(Yapılacak Görevler):
**1)** Jeomagnetizmanın doğuşunu anlatan metinde adı geçen bütün kişileri sıralayın.
**2)** Jeomagnetizmanın doğuşunu anlatan metni kaldığı yerden sürdürün.

(Seçilmiş Metin Parçası):
■ ■ ■ ■
Jeomagnetizmanın Doğuşu

PaSikA

Yeni Üye
Üye
Jeomagnetizmanın Doğuşu
Magnetik D ve I açılarının doğru olarak ölçümleri jeomagnetizma bilim dalının doğuşunda öngelişmelerdir ve dalın doğuşunu bir hekim olan Jilliam Gilbert (1540-1603) sağlamıştır. Gilbert, Maricourt'un deneylerini ele almış, sağlanan sonuçları önemle incelemiş, kendi yaratıcı gücünü de katarak dört ciltlik Latince yazılmış olan "De Magnet" adlı eserini meydana getirmiştir. De Magnet bilim tarihinin önemli yapıtları arasındadır ve bu yapıtı övenler arasında büyük Galile de bulunmaktadır. Yapıtta magnetizmanın bugün bilinen önemli bir çok konuları kuramsal ve deneysel yönleri ile sunulmuştur. Gilbert bu önemli yapıtında Yerküre'nin dev bir mıknatıs olduğunu kutupların yerlerini magnetik meridyeni, meridyen boyunca kürenin magnetik alanının dağılımını açıklamış ve aynı zamanda cisimlerin mıknatıslanma yolları ve özellikleri günümüzde benzer yapıtlarda görülen ölçülerde anlatmıştır. Şekil 1'de Gilbert'in "De Magnet" isimli eserinden alınan çizim verilmiştir. Londra'daki yermagnetik alanının sistemli gözlenmesi de Gilbert dönemine rastlamaktadır.

Yermagnetik Alanının Yerküre Üzerinde Ölçümleri

İlk dönemlerde yermagnetik alanı bilimsel çalışmalardan çok, yarar sağlama amacına yönelik olarak ölçülmekteydi. Örneğin denizciler denizlerde yollarını izleyebilmek ya da limanlara sığınabilmek için sapma açısını bilme gereğini duyarlarken, topoğraf ve maden arayıcıları da magnetik alanın değişik değerleri ile ilgilenmekteydiler.
Bugün bilinenlere göre insan yararına dönük olarak ilk önemli sapma açısı ölçümlerini Portekizli denizci Castro yapmıştır. Araştırma, 1538-1541 yılları arasında Kızıldeniz ve Hint Okyanusu'nun batı kısmında yapılmıştır.
■ ■ ■ ■
(Veri Bölümü):
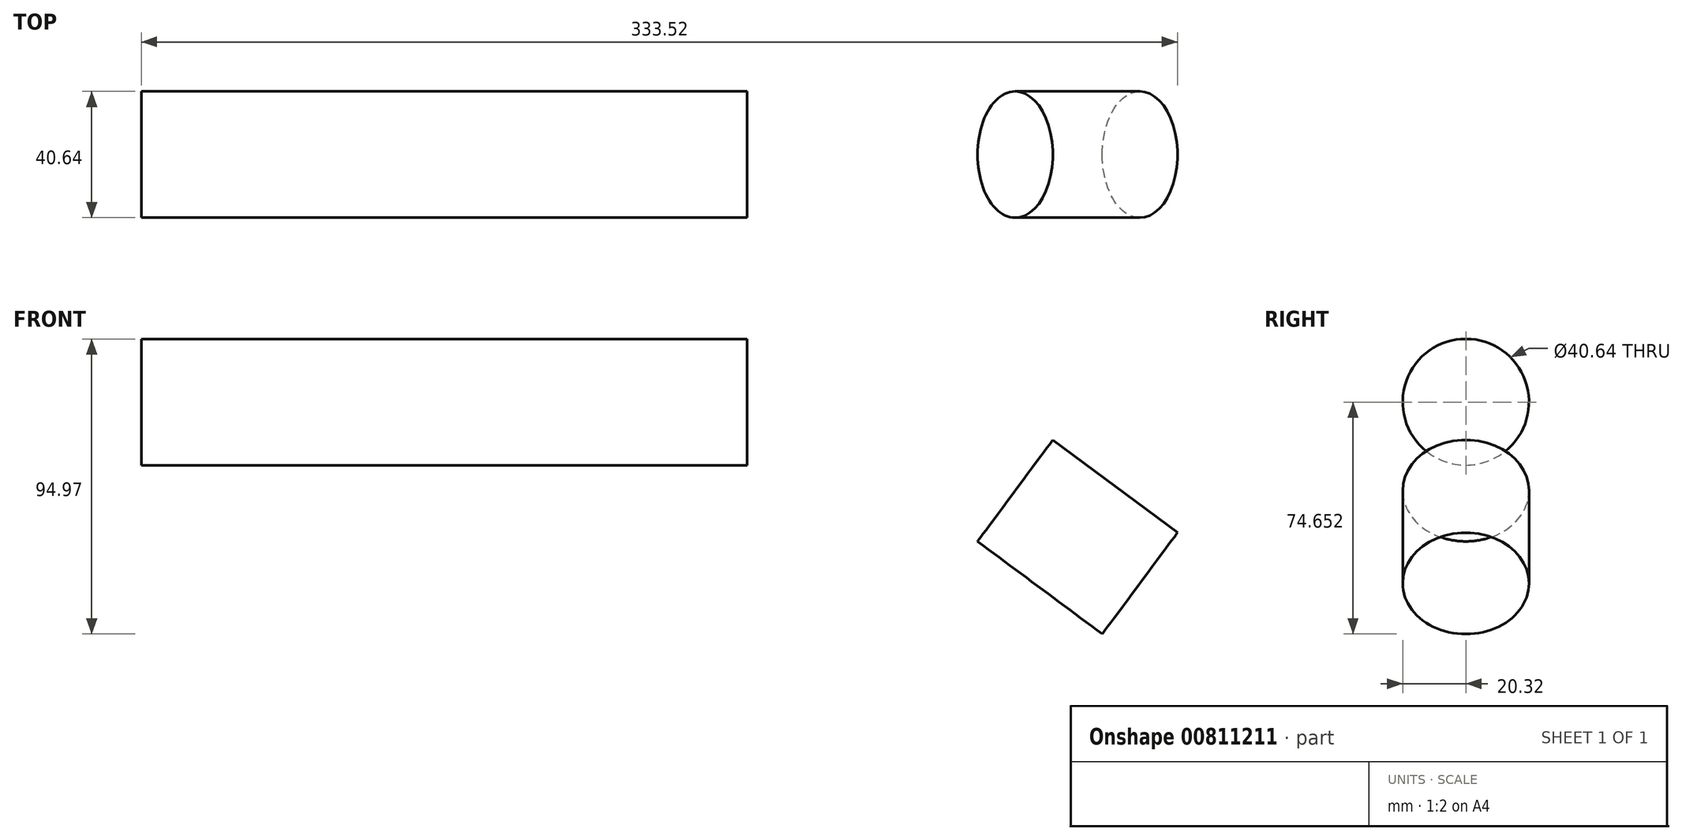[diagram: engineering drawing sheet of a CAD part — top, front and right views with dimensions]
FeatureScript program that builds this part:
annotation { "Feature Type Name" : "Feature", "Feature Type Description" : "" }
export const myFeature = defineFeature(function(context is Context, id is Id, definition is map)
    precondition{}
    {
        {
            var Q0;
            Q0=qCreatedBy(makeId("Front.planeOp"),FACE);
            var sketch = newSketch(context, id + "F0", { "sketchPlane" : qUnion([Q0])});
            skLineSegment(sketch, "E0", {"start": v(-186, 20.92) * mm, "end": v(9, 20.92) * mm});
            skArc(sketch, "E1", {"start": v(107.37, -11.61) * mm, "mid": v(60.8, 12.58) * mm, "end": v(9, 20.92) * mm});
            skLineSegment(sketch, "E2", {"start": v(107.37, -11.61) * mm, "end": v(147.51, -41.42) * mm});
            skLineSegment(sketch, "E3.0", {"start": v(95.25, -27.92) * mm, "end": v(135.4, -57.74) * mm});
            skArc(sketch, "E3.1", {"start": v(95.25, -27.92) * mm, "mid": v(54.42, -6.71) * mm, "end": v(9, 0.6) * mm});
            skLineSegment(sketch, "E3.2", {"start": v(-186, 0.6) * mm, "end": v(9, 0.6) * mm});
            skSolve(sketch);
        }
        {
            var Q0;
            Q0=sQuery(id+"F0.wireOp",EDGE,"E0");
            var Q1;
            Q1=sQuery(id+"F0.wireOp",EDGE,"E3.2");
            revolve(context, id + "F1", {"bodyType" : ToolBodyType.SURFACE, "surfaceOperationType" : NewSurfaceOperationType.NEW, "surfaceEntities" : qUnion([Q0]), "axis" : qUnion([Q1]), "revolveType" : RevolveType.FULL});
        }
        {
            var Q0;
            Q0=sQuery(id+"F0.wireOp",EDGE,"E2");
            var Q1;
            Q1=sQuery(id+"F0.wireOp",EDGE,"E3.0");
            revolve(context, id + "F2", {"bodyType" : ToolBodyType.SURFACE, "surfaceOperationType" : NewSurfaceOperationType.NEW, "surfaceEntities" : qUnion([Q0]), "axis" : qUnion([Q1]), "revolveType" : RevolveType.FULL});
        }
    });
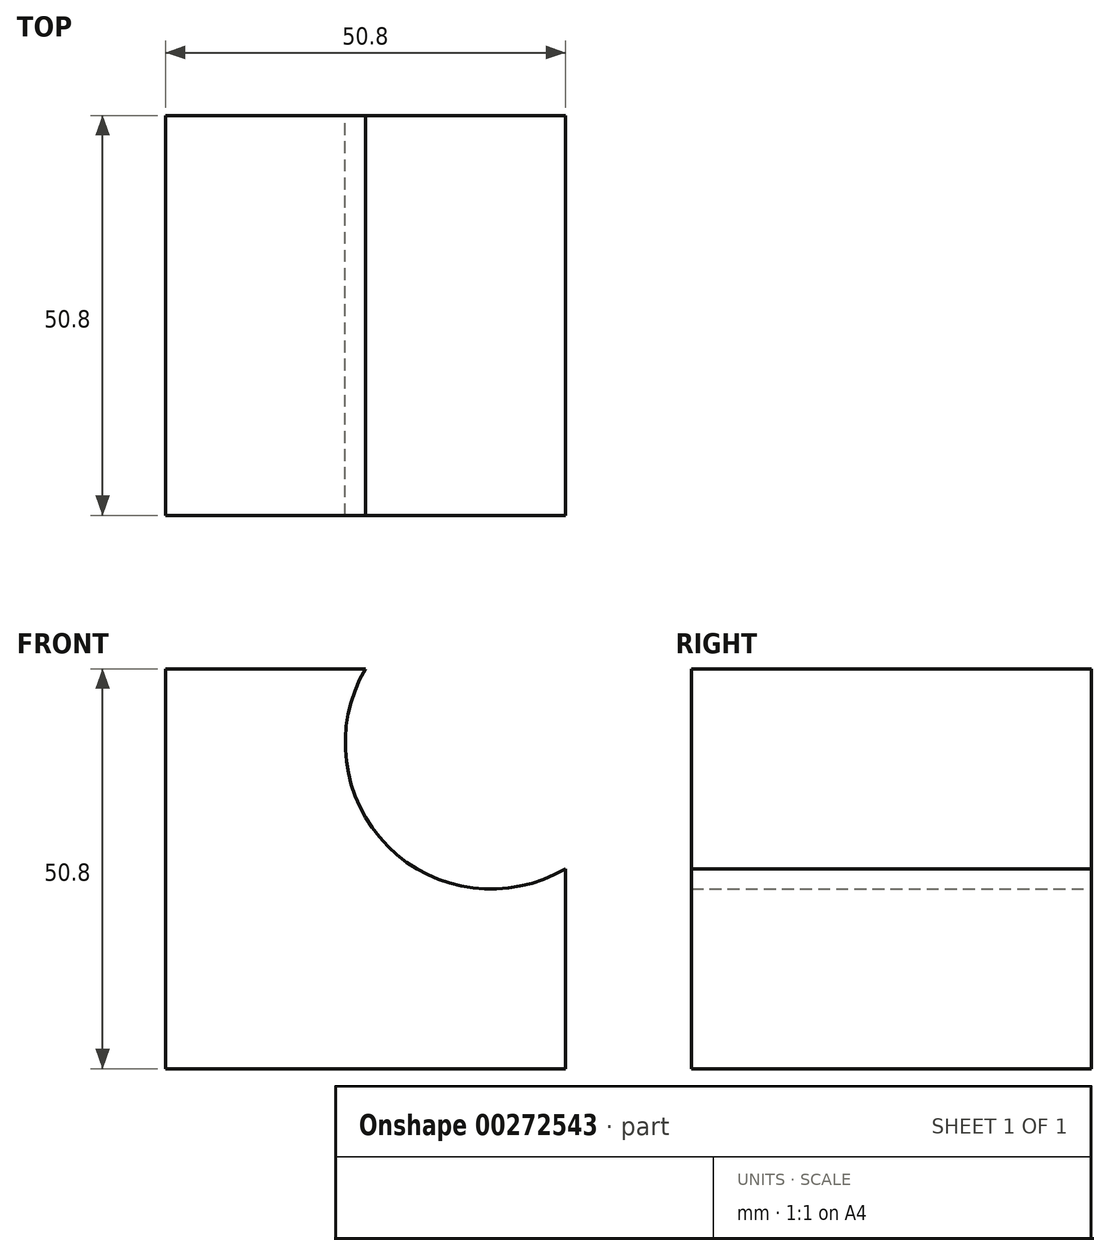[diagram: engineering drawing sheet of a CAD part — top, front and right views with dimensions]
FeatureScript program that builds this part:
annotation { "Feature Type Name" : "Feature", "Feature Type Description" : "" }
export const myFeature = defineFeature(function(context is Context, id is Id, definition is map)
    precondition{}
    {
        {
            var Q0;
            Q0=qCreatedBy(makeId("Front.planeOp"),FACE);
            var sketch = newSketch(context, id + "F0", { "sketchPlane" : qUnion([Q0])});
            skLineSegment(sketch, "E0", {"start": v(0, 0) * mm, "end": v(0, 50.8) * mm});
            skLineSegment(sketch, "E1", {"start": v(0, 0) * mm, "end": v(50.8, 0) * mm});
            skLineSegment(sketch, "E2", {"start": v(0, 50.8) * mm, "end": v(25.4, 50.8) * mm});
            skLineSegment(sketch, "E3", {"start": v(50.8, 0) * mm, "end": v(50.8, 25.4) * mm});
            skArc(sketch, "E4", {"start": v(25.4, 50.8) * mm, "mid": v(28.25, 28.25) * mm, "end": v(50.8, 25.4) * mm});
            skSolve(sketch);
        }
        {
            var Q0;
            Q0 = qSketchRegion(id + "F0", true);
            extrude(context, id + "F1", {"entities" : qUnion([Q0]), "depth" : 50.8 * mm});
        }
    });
■ ■ ■ ■
(Yazılı Cevaplar):
**1)** Jilliam Gilbert, Maricourt, Galile, Castro

**2)**
Okyanuslara ait ilk magnetik harita İngiliz astronomu Halley tarafından yapılmıştır. Şekil 2'de bu harita verilmiştir. Aynı zamanda matematik ve yerfizikçi olan araştırıcı, önce yermagnetik alanı ile kuramsal ilgilenmiş, araştırma sonuçlarını 1683 ve 1692 yıllarında yayınlamıştır. Bu çalışmalarında Halley, D sapma açısının dağılımını, seküler değişimini incelemiş ise de vardığı sonuçları yetersiz görerek ölçülere yönelmiştir. 1698-1700 yılları arasında kuzeyden güneye Atlantik Okyanusu'nu dolaşmış ve 1701 yılında bu deniz için D haritasını düzenlemiştir. Sonraki yıllarda diğer denizlerde de gözlemini sürdürmüş ve D magnetik bileşen haritasını Hind ve Çin denizlerine kadar genişletmiştir. Halley'in haritaları uzun yıllar insanlara yarar sağlamıştır.
I eğim açısı ölçümleri D'ye oranla daha az yapılmıştır. İlk dünya magnetik eğim haritası, 1678 yılında yayınlanmıştır. I eğim açısının coğrafi enlemle değiştiğini ilk olarak Humbolt göstermiştir.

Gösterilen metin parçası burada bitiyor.